The Trap of Technical Over-Complication: Greenley and Jornaya
To appreciate the value of the Blaker decision, we must look at the wreckage of the litigations that preceded it. In previous cases, such as Greenley v. Kochava and the sprawling waves of Jornaya software litigation, defendants failed to simplify the core technology. They fell into the "expert's trap," attempting to defeat plaintiffs by engaging in hyper-technical semantic debates that ultimately confused the judiciary.
 
Greenley v. Kochava 
In Greenley, the defendant (a data broker) faced an identical pen register claim regarding its SDK. The defense chose to fight the battle on a highly literal, technical front. They focused intensely on the physical definition of a pen register, arguing that software code could not possibly meet the definition because it wasn't a physical hardware piece hooked up to a copper telephone wire. In so doing, they failed to keep the court's attention on the gap between that statute and the actual function of the internet. Because the defense failed to contextualize what an SDK actually does in an ordinary commercial environment, the judge noted how the internet can replicate certain telephone functions through software processes. Because the court kept its reasoning on telephone processes, and not a website, the motion was lost.
 
The Jornaya Routing Matrix
A similar misalignment occurred in the litigation surrounding Jornaya, a widely used consumer-consent and lead-verification platform. Plaintiffs targeted websites using Jornaya, alleging that the software's real-time recording of keystrokes and IP routing data acted as an illegal trap-and-trace mechanism.
 
In response, defense strategies frequently became mired in dense technical analysis regarding data packet routing, data transmission timestamps, and the exact mechanics of whether data was intercepted "in transit" or recorded "simultaneously."
 
To a judge without a computer science degree, this debate made the technology sound incredibly complex, opaque and potentially dangerous.

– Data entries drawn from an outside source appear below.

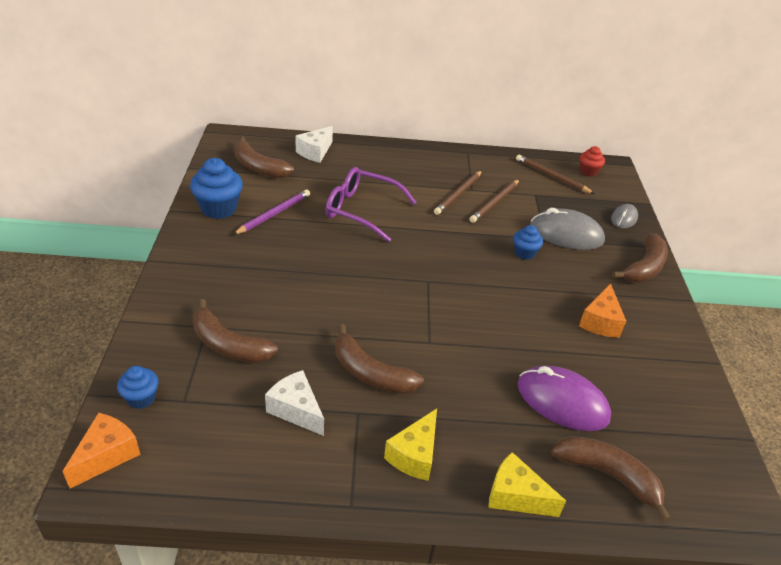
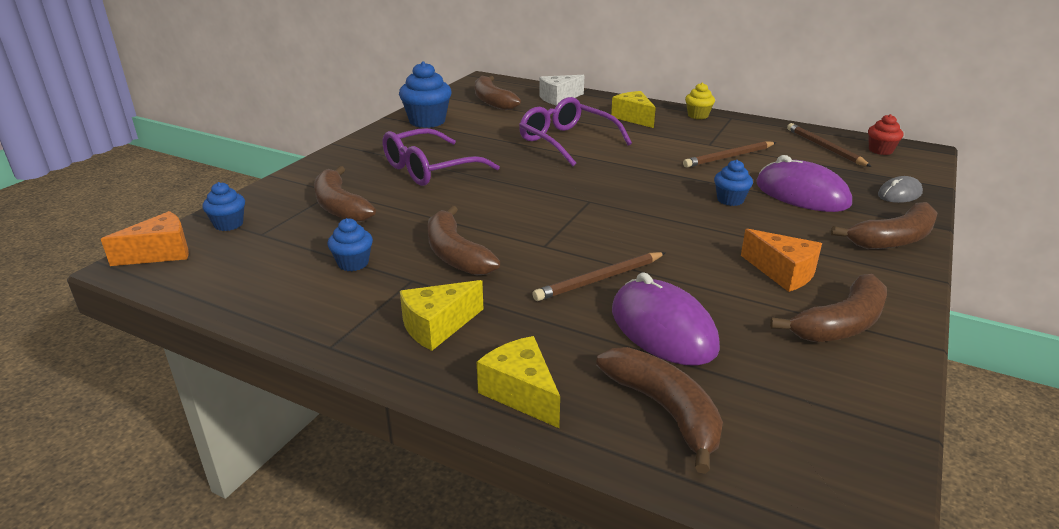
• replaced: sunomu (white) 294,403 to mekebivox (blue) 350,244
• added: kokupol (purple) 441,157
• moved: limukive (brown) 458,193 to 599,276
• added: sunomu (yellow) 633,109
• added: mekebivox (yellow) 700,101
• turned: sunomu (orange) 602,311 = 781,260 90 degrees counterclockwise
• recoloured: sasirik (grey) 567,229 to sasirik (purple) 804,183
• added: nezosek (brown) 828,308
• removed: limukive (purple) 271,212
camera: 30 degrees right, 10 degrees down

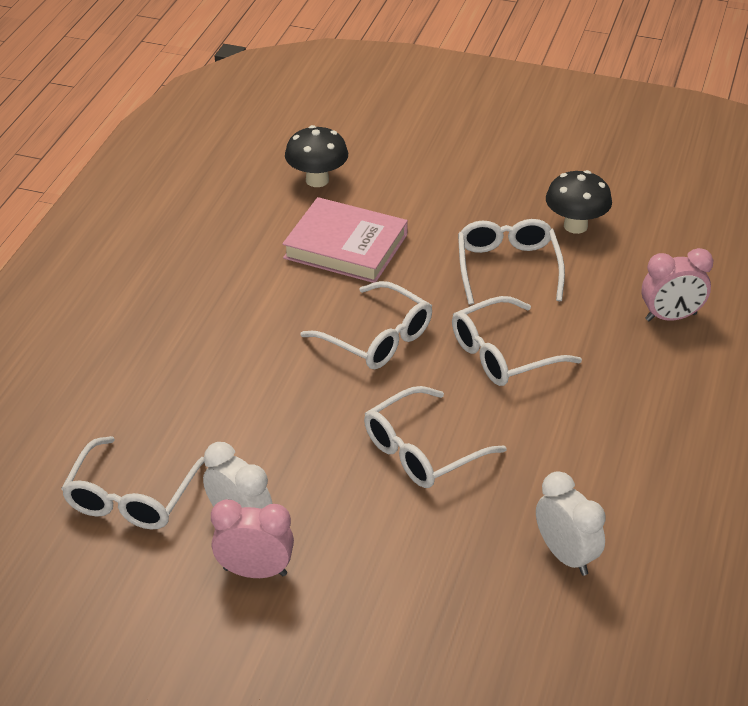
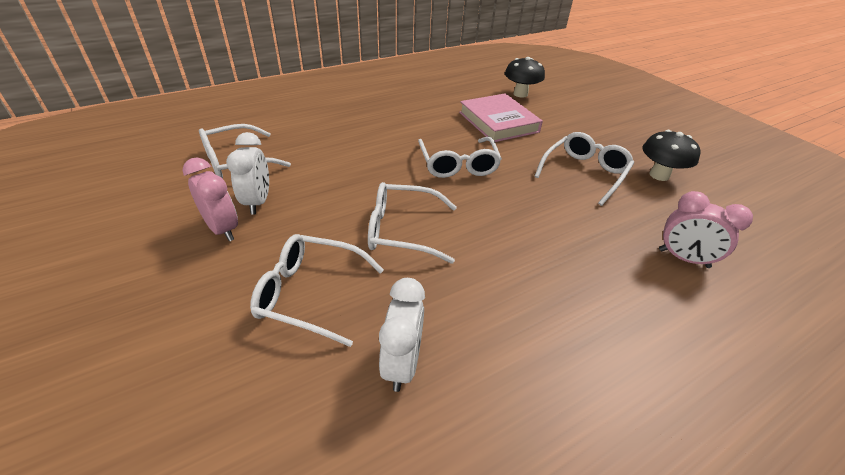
• moved: kokupol (white) 517,341 to 317,290
camera: 40 degrees right, 0 degrees up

Because the defense teams failed to ground the technology in its simple, structural reality, specifically that the internet cannot function without transmitting IP addresses, the courts hesitated and the CIPA cases persisted as a risk to any company that had a website.
 
Technical Mastery Paired with Uncomplicated Descriptions
NetScout avoided these pitfalls. First, they stripped away the ominous surveillance framing pushed by the plaintiffs and rebranded the SDK as basic, ubiquitous web infrastructure. They demonstrated that an SDK is merely a digital building block, used by millions of legitimate commercial websites to ensure routine web functionality, user analytics and basic site performance.
 
Second, they provided the court with the correct legal home for the technology: if a company's routine commercial data practices require regulation, that authority belongs strictly under modern consumer privacy frameworks, specifically the California Consumer Privacy Act (CCPA), rather than an antiquated, 1960s-era criminal wiretapping statute.
 
By giving the judge a clean, uncomplicated category to place the technology into, NetScout made it safe and logical for the court to dismiss the case.
 
Conclusion: The Hard Art of Rigorous Accuracy
The ultimate lesson of Blaker v. NetScout is that in technology litigation, simplicity is the highest form of sophistication. It is remarkably easy to write a dense, 50-page brief filled with technical jargon, coding acronyms and complex network diagrams. It is infinitely harder to distill that complex technical reality into a single, elegant and rigorously accurate concept that a non-technical judge can instantly grasp and write into an opinion. 
 
When a court is confused by technology, it defaults to caution, and in the context of a motion to dismiss, caution means letting the case proceed.
 
To win decisively, defense attorneys must possess the technical mastery required to understand the code, paired with the communication mastery required to look past it. Delivering an uncomplicated description that remains rigorously accurate is an exceptionally difficult balance to strike, but as Blaker definitively demonstrates, it is absolutely critical to achieving victory.